Ansible fits the bill for this task nicely.
As a bonus, Ansible is capable of performing this taks on N number of targets asynchronously. So taking this method and extending it to an environment where 10, 15, or 100 minimal iso's are deployed over pxe and then concurrently bootstrapping a new Gentoo install should be trivial!
Note
Gentoo is obviously a tweakers OS. This is not meant to be the One True Way (TM) to configure Gentoo. It's rather a demonstration on how you can use ansible to configure Gentoo your way, automated, and repeatable.
Getting the Roles
First, we'll need to grab the ansible-sandbox project that includes an example playbook using the ansible-gentoo role.
% git clone https://github.com/jameskyle/ansible-sandbox.git % librarian-ansible install
Preparing the target environment.
Next, the target environment needs to be prepared. This entails booting to a Gentoo minimal disk, ensuring that there's networking available, setting a root password, and enabling ssh. For this tutorial, we'll assume you have a dhcp server running. If you don't, you'll need to configure networking manually.
Warning
When booting in vmware, I found the minimal Gentoo CD often had issues getting an ip address on boot.
Note
The target system can be bare metal or a virtual machine.

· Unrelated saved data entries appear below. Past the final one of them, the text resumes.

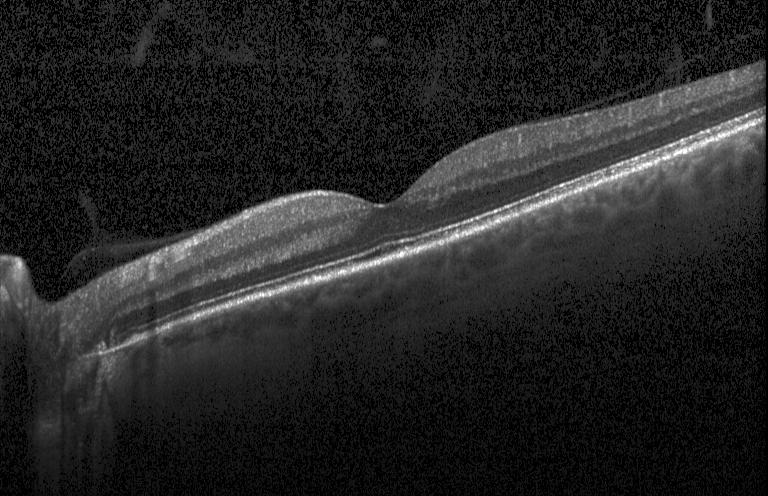
Spectral-domain OCT B-scan: no evidence of choroidal neovascularization, diabetic macular edema, or drusen.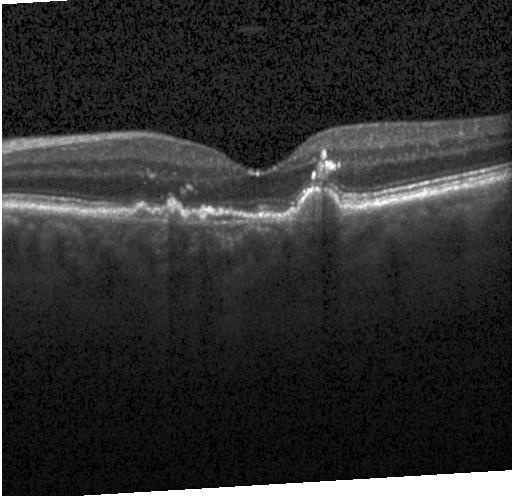 Diagnosis: a choroidal neovascular membrane.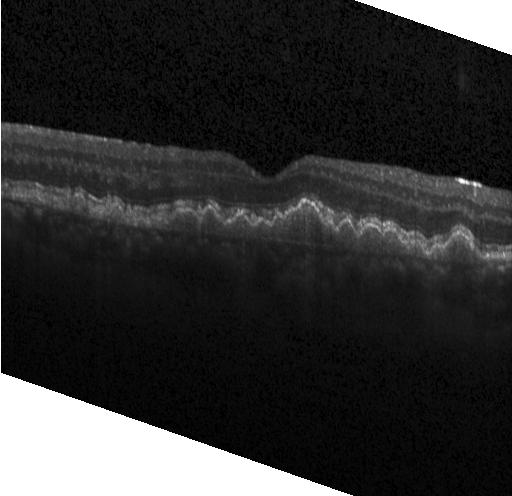
Retinal OCT cross-section
Finding: choroidal neovascularization (CNV).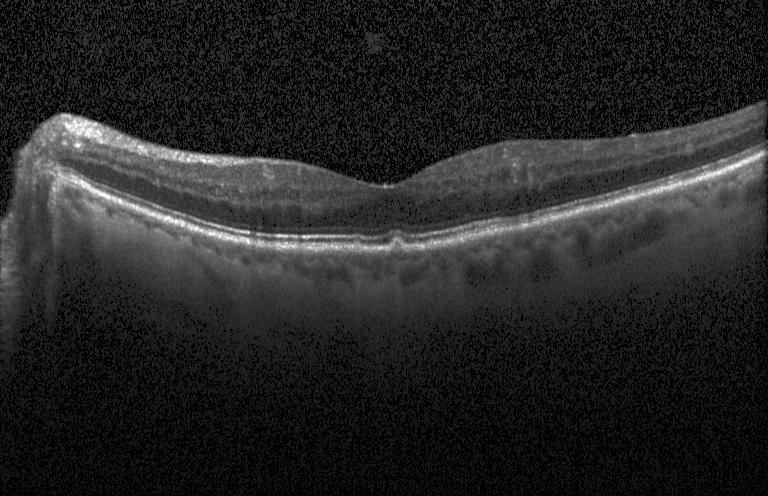 Retinal OCT cross-section showing sub-RPE drusenoid deposits.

The kernel included in the ansible-gentoo role as the default includes support for VMWare Fusion/Workstation/Desktop v6.
It also had issues restarting the dhcpcd daemon with /etc/init.d/dhcpcd restart. I worked around this by issuing the following commands
# kill `ps aux | grep dhcpcd | grep -v grep | awk '{print $2}'`
# /etc/init.d/dhcpcd restart
* Stopping DHCP Client Daemon ...
* Starting DHCP Client Daemon ...
Setting a root password
As with any *nix, once your logged into the machine it would look something like this
# passwd
New password:
Retype new password:
passwd: password updated successfully
Enable sshd
# /etc/init.d/sshd start
ssh-keygen: generating new host keys: RSA1 RSA DSA ED25519
* Starting sshd ...
Wipe Any Previous Configurations
Ansible doesn't perform operations that have already completed. While normally a good thing, if you had a previous system setup on the target ansible has no way of knowing if the configurations were from older installs.

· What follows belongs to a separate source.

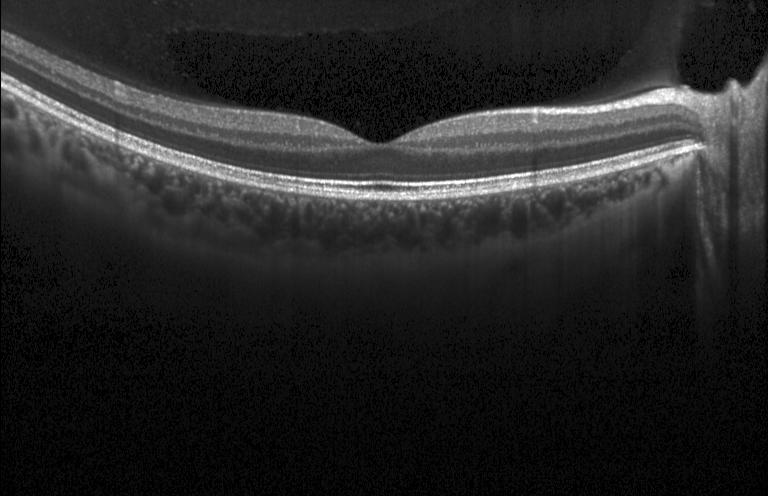 Spectral-domain OCT. OCT line scan. Dx: neither choroidal neovascularization, diabetic macular edema, nor drusen.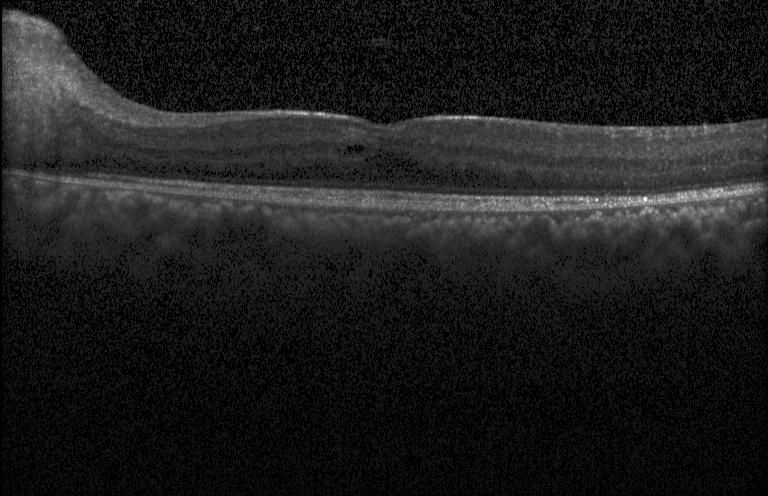
Impression: diabetic macular edema.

I found issues sometimes arose if the partition tables on the main disks had been wiped, but some lvm volume labels were still lurking around. Wiping everything ensures a clean build. The main partitions created by these scripts are
- /dev/sda1
- primary 'boot' partition.
- /dev/sda2
- primary main partition for volume group
- main
- volume group which includes the /dev/sda2 physical volume
- /dev/mapper/main-swap
- swap logical volume
- /dev/mapper/main-root
- root logical volume
# parted /dev/sda -s -- mklabel gpt
# lvremove root
# lvremove swap
# vgremove main
Building Out Gentoo
The rest is short and sweet. As automation should be. You'll find an example inventory in inventories/Gentoo. Couple of notes,
- the new system will get its hostname from the inventory_hostname. In the example this is 'too1'.
- The Gentoo install cd has python 3 as the default, but ansible needs 2.7. So make sure your ansible_python_interpretor path is set in your inventory.
% ansible-playbook -i inventories/gentoo \ -u root \ --ask-pass \ playbooks/gentoo.yml
I Don't Like the Way You Configured Gentoo
There's a good chance you don't want Gentoo configured the way the role does. The individual tasks are broken down into components for easy tweaking of each individual stage of the deploy. You can also drop in your own kernel configuration or templates, etc. Think of this as a PoC and tweak away!